IMPORTANCE OF READING ALL THE INFORMATION WE PROVIDE: You understand that we provide detailed information in the Platform to help you make an informed decision about whether to accept a proposed recommendation from Company on this platform. You understand the importance of reading the information Company provides about adverse events, as this will help you make informed decisions about your care.

RISKS OF ACCEPTING TREATMENT RECOMMENDATIONS: 

You understand that adverse events can be caused by a number of things, including an allergic reaction, side effects, or interactions between a medicine, supplement or course of treatment that Company recommends and any medical conditions you may have, other medical conditions, prescription medicines or other things (e.g., supplements, herbs, over-the-counter medicines, or recreational drugs) you are taking, and lifestyle choices such as smoking tobacco products or drinking alcohol.

If you do not understand anything in this Consent or have any other questions, be sure to ask us and your outside doctor. If you go forward with treatment, we will assume that you understood and were able to discuss your questions and concerns with your healthcare provider to your satisfaction.

Telehealth Consent Form

I understand that Telehealth is a mode of delivering health care services via communication technologies
(e.g., internet or cellphone) to facilitate diagnosis, consultation, treatment, education, care
management, and self-management of a patient’s health care.
By acknowledging my consent below, I understand and agree to the following:

  1. I understand that Vital and affiliate Openloop Healthcare Partners, PC offer Telehealth
    consultations, which are conducted through videoconferencing, telephonic, and
    asynchronous technology and my Telehealth provider will not be present in the room
    with me.
  2. I understand there are potential risks to the use of Telehealth technology, including but
    not limited to, interruptions, delays, unauthorized access, and or other technical
    difficulties.

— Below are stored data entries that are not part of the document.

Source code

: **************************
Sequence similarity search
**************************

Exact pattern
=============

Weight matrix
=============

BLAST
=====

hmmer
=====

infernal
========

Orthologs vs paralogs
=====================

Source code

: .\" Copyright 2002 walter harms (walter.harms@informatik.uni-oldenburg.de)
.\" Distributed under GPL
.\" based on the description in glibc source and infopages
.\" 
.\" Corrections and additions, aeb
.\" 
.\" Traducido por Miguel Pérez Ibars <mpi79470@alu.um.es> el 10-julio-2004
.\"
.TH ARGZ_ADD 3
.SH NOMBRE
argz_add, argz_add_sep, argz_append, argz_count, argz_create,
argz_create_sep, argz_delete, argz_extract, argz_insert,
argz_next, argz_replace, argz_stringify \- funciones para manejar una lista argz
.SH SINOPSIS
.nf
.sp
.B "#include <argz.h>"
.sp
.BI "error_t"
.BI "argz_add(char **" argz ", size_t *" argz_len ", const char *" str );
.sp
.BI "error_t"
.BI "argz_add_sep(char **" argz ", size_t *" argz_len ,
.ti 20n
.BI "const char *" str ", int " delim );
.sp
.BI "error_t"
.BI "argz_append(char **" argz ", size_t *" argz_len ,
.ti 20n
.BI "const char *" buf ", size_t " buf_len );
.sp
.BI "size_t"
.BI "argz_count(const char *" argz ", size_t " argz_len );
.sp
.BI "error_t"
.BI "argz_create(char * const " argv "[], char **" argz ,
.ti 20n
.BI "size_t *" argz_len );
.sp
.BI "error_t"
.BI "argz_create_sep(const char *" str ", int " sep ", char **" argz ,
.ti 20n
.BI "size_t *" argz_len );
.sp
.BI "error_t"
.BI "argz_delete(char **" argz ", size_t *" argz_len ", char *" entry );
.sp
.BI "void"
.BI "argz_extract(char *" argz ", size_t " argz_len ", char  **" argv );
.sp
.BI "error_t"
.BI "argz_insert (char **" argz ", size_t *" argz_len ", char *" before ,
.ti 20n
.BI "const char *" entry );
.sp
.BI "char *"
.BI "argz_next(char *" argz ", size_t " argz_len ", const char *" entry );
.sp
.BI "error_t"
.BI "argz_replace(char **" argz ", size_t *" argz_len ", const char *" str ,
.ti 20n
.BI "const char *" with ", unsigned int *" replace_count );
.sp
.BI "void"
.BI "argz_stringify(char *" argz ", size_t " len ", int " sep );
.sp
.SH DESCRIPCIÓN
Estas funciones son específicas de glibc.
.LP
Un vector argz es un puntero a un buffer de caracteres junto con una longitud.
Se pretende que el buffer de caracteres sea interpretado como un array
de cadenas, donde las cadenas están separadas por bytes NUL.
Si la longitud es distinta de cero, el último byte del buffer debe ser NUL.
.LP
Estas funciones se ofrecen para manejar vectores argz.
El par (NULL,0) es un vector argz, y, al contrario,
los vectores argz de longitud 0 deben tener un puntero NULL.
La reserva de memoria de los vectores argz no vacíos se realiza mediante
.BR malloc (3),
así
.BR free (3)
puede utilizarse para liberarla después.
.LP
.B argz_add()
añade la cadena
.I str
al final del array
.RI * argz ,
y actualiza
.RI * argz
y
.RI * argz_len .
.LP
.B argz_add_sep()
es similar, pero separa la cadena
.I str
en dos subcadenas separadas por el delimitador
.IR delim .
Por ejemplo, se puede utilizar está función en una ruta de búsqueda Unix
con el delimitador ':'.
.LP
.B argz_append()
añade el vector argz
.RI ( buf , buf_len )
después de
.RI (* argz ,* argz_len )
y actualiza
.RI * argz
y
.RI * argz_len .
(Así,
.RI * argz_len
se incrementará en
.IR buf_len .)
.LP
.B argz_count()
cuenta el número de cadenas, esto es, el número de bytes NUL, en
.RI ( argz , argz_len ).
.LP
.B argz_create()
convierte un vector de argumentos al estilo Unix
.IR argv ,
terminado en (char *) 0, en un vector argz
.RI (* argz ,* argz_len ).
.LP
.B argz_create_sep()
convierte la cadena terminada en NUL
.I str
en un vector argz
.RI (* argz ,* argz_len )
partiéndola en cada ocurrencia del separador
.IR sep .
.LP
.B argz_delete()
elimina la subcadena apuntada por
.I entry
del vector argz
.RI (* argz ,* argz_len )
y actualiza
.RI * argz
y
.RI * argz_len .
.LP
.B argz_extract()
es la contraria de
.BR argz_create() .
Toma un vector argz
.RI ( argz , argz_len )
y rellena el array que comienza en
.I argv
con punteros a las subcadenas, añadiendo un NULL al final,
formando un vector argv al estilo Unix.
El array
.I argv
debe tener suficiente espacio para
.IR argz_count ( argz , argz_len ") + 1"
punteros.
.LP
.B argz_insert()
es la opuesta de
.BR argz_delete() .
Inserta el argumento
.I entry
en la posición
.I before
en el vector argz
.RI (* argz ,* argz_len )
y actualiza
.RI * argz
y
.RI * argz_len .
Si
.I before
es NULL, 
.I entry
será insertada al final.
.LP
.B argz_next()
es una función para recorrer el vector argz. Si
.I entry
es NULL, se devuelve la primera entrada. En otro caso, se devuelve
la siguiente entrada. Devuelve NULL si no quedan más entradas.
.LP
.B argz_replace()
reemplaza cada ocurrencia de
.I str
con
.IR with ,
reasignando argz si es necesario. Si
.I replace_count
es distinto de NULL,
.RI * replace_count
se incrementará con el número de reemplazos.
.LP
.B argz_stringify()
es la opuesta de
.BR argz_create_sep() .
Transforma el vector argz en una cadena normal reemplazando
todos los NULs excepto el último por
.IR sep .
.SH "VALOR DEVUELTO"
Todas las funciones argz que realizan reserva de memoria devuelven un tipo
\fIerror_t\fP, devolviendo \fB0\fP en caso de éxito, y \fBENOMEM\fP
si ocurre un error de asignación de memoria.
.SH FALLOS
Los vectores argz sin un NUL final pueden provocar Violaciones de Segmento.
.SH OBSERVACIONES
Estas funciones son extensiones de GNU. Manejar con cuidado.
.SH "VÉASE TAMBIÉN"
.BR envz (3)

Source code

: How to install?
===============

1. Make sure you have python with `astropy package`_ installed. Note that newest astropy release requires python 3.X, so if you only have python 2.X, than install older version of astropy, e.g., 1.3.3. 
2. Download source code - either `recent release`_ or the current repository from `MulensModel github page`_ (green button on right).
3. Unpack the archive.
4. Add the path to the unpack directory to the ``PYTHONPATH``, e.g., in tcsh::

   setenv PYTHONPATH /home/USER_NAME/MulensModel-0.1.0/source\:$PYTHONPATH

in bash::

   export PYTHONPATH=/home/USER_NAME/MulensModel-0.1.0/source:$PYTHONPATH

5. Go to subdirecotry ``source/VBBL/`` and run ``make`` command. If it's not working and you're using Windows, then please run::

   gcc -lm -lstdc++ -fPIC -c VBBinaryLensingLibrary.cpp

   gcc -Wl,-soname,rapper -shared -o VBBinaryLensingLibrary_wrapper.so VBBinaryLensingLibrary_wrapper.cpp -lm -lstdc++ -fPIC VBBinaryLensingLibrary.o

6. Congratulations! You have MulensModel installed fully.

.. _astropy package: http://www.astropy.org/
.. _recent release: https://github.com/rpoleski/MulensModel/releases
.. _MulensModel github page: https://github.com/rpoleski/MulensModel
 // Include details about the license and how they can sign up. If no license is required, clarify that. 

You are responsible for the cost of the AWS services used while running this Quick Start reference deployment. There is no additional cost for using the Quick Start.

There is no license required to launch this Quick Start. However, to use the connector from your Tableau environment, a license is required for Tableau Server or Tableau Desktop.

I understand that either my Telehealth provider or I can discontinue the
    Telehealth appointment if the technical connections are not adequate for my visit.
  3. I understand that I could seek an in-office visit rather than obtain care from a Telehealth
    provider, and I am choosing to participate in a Telehealth consultation with Vital, an
    affiliate of Openloop Healthcare Partners, PC, Openloop Healthcare Partners, PC,
    Openloop Healthcare Partners California, PC, Openloop Healthcare Partners Colorado,
    PC, Openloop Healthcare Partners New Jersey, PC, Openloop Healthcare Partners
    Wisconsin SC, Reliant.MD Medical Associates, PLLC, Reliant.MD Medical Associates
    California, PC, Reliant.MD Medical Associates Colorado, PC, Reliant.MD Medical
    Associates New Jersey, PC, Reliant.MD Medical Associates Wisconsin, SC, MECNB
    Physician Services, PC, MECNB Physician Services California, PC, MECNB Physician
    Services Colorado, PC, MECNB Physician Services New Jersey, PC, and MECNB Physician
    Services, SC.
  4. To protect the confidentiality of my health information, I agree to undertake my
    Telehealth consultation in a private location, and I understand that my Telehealth
    provider will similarly be in a private location.
  5. I understand that I am responsible for payment of any amounts due and owing resulting
    from my Telehealth visit.
  6. In an emergent situation, I understand that the responsibility of my Telehealth provider
    may be to direct me to emergency medical services, such as an emergency room.

By acknowledging below, I certify:

  • that I have read this form and/or had it explained to me
  • that I understand the risks and benefits of a Telehealth appointment
  • that I have been given the opportunity to ask questions and that such questions have
  • been answered to my satisfaction.